#### Task details
Down to the final line, write out the data below exactly.

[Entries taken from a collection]
-*-
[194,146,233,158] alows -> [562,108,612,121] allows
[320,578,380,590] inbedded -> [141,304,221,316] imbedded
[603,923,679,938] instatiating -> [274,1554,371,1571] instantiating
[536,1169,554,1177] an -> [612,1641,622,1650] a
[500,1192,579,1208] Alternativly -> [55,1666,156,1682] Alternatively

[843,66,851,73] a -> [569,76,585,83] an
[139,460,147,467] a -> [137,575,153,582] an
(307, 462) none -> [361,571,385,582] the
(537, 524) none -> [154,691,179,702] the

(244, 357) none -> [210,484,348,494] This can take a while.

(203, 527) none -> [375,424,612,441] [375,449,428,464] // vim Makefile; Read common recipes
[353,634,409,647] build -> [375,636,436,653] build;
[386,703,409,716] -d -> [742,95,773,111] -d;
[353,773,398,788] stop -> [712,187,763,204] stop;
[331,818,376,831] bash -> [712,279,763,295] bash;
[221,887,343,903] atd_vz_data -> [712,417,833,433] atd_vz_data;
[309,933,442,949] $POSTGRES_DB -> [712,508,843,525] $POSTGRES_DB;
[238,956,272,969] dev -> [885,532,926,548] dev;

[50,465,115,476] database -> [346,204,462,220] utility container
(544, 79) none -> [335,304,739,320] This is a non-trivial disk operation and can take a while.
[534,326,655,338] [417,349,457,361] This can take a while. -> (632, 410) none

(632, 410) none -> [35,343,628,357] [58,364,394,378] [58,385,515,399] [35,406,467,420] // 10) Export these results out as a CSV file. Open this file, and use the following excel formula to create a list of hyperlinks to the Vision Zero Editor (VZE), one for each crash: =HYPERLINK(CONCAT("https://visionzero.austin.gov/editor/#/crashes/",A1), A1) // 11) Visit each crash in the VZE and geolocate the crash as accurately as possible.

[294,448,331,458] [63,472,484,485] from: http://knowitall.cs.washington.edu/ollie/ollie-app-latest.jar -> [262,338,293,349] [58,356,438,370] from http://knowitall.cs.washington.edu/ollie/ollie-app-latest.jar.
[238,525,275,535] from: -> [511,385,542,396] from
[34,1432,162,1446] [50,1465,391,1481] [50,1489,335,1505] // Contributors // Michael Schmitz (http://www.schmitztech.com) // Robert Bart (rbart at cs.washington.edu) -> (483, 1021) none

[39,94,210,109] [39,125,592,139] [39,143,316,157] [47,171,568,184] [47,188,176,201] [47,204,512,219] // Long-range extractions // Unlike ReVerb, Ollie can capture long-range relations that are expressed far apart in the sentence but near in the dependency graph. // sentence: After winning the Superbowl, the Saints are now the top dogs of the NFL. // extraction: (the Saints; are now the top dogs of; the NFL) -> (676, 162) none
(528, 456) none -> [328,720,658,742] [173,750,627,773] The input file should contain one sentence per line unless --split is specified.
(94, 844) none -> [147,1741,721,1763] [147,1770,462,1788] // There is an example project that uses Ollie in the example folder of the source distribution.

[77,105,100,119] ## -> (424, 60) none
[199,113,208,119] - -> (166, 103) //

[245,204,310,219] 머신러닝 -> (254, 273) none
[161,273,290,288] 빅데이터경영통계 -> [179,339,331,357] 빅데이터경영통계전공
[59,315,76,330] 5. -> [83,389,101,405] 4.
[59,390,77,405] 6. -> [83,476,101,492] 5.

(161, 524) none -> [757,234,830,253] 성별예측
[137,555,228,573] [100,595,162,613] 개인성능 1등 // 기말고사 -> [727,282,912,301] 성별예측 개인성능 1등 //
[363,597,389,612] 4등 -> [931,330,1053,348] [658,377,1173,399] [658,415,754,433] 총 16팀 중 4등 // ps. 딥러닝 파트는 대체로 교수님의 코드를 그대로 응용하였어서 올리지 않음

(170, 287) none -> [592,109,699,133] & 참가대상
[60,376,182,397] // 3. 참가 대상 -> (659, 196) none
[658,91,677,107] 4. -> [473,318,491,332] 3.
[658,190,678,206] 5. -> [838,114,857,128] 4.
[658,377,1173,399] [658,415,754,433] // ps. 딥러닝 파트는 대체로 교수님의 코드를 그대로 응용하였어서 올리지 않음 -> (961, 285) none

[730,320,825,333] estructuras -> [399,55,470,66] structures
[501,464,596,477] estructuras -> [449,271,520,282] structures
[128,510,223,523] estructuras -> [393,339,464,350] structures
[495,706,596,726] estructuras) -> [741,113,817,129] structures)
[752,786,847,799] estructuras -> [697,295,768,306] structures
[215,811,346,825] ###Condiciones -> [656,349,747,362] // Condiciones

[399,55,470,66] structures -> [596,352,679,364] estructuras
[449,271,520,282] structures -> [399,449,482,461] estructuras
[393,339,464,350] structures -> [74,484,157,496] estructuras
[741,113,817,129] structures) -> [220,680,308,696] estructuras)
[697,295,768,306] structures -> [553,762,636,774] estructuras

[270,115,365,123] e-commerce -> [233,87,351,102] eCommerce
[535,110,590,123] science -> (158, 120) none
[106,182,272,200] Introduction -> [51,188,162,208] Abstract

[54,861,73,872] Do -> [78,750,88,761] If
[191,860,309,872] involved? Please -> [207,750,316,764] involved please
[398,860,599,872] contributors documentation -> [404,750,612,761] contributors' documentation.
-*-
#### Reply to the exercise
[194,146,233,158] alows -> [562,108,612,121] allows
[320,578,380,590] inbedded -> [141,304,221,316] imbedded
[603,923,679,938] instatiating -> [274,1554,371,1571] instantiating
[536,1169,554,1177] an -> [612,1641,622,1650] a
[500,1192,579,1208] Alternativly -> [55,1666,156,1682] Alternatively

[843,66,851,73] a -> [569,76,585,83] an
[139,460,147,467] a -> [137,575,153,582] an
(307, 462) none -> [361,571,385,582] the
(537, 524) none -> [154,691,179,702] the

(244, 357) none -> [210,484,348,494] This can take a while.

(203, 527) none -> [375,424,612,441] [375,449,428,464] // vim Makefile; Read common recipes
[353,634,409,647] build -> [375,636,436,653] build;
[386,703,409,716] -d -> [742,95,773,111] -d;
[353,773,398,788] stop -> [712,187,763,204] stop;
[331,818,376,831] bash -> [712,279,763,295] bash;
[221,887,343,903] atd_vz_data -> [712,417,833,433] atd_vz_data;
[309,933,442,949] $POSTGRES_DB -> [712,508,843,525] $POSTGRES_DB;
[238,956,272,969] dev -> [885,532,926,548] dev;

[50,465,115,476] database -> [346,204,462,220] utility container
(544, 79) none -> [335,304,739,320] This is a non-trivial disk operation and can take a while.
[534,326,655,338] [417,349,457,361] This can take a while. -> (632, 410) none

(632, 410) none -> [35,343,628,357] [58,364,394,378] [58,385,515,399] [35,406,467,420] // 10) Export these results out as a CSV file. Open this file, and use the following excel formula to create a list of hyperlinks to the Vision Zero Editor (VZE), one for each crash: =HYPERLINK(CONCAT("https://visionzero.austin.gov/editor/#/crashes/",A1), A1) // 11) Visit each crash in the VZE and geolocate the crash as accurately as possible.

[294,448,331,458] [63,472,484,485] from: http://knowitall.cs.washington.edu/ollie/ollie-app-latest.jar -> [262,338,293,349] [58,356,438,370] from http://knowitall.cs.washington.edu/ollie/ollie-app-latest.jar.
[238,525,275,535] from: -> [511,385,542,396] from
[34,1432,162,1446] [50,1465,391,1481] [50,1489,335,1505] // Contributors // Michael Schmitz (http://www.schmitztech.com) // Robert Bart (rbart at cs.washington.edu) -> (483, 1021) none

[39,94,210,109] [39,125,592,139] [39,143,316,157] [47,171,568,184] [47,188,176,201] [47,204,512,219] // Long-range extractions // Unlike ReVerb, Ollie can capture long-range relations that are expressed far apart in the sentence but near in the dependency graph. // sentence: After winning the Superbowl, the Saints are now the top dogs of the NFL. // extraction: (the Saints; are now the top dogs of; the NFL) -> (676, 162) none
(528, 456) none -> [328,720,658,742] [173,750,627,773] The input file should contain one sentence per line unless --split is specified.
(94, 844) none -> [147,1741,721,1763] [147,1770,462,1788] // There is an example project that uses Ollie in the example folder of the source distribution.

[77,105,100,119] ## -> (424, 60) none
[199,113,208,119] - -> (166, 103) //

[245,204,310,219] 머신러닝 -> (254, 273) none
[161,273,290,288] 빅데이터경영통계 -> [179,339,331,357] 빅데이터경영통계전공
[59,315,76,330] 5. -> [83,389,101,405] 4.
[59,390,77,405] 6. -> [83,476,101,492] 5.

(161, 524) none -> [757,234,830,253] 성별예측
[137,555,228,573] [100,595,162,613] 개인성능 1등 // 기말고사 -> [727,282,912,301] 성별예측 개인성능 1등 //
[363,597,389,612] 4등 -> [931,330,1053,348] [658,377,1173,399] [658,415,754,433] 총 16팀 중 4등 // ps. 딥러닝 파트는 대체로 교수님의 코드를 그대로 응용하였어서 올리지 않음

(170, 287) none -> [592,109,699,133] & 참가대상
[60,376,182,397] // 3. 참가 대상 -> (659, 196) none
[658,91,677,107] 4. -> [473,318,491,332] 3.
[658,190,678,206] 5. -> [838,114,857,128] 4.
[658,377,1173,399] [658,415,754,433] // ps. 딥러닝 파트는 대체로 교수님의 코드를 그대로 응용하였어서 올리지 않음 -> (961, 285) none

[730,320,825,333] estructuras -> [399,55,470,66] structures
[501,464,596,477] estructuras -> [449,271,520,282] structures
[128,510,223,523] estructuras -> [393,339,464,350] structures
[495,706,596,726] estructuras) -> [741,113,817,129] structures)
[752,786,847,799] estructuras -> [697,295,768,306] structures
[215,811,346,825] ###Condiciones -> [656,349,747,362] // Condiciones

[399,55,470,66] structures -> [596,352,679,364] estructuras
[449,271,520,282] structures -> [399,449,482,461] estructuras
[393,339,464,350] structures -> [74,484,157,496] estructuras
[741,113,817,129] structures) -> [220,680,308,696] estructuras)
[697,295,768,306] structures -> [553,762,636,774] estructuras

[270,115,365,123] e-commerce -> [233,87,351,102] eCommerce
[535,110,590,123] science -> (158, 120) none
[106,182,272,200] Introduction -> [51,188,162,208] Abstract

[54,861,73,872] Do -> [78,750,88,761] If
[191,860,309,872] involved? Please -> [207,750,316,764] involved please
[398,860,599,872] contributors documentation -> [404,750,612,761] contributors' documentation.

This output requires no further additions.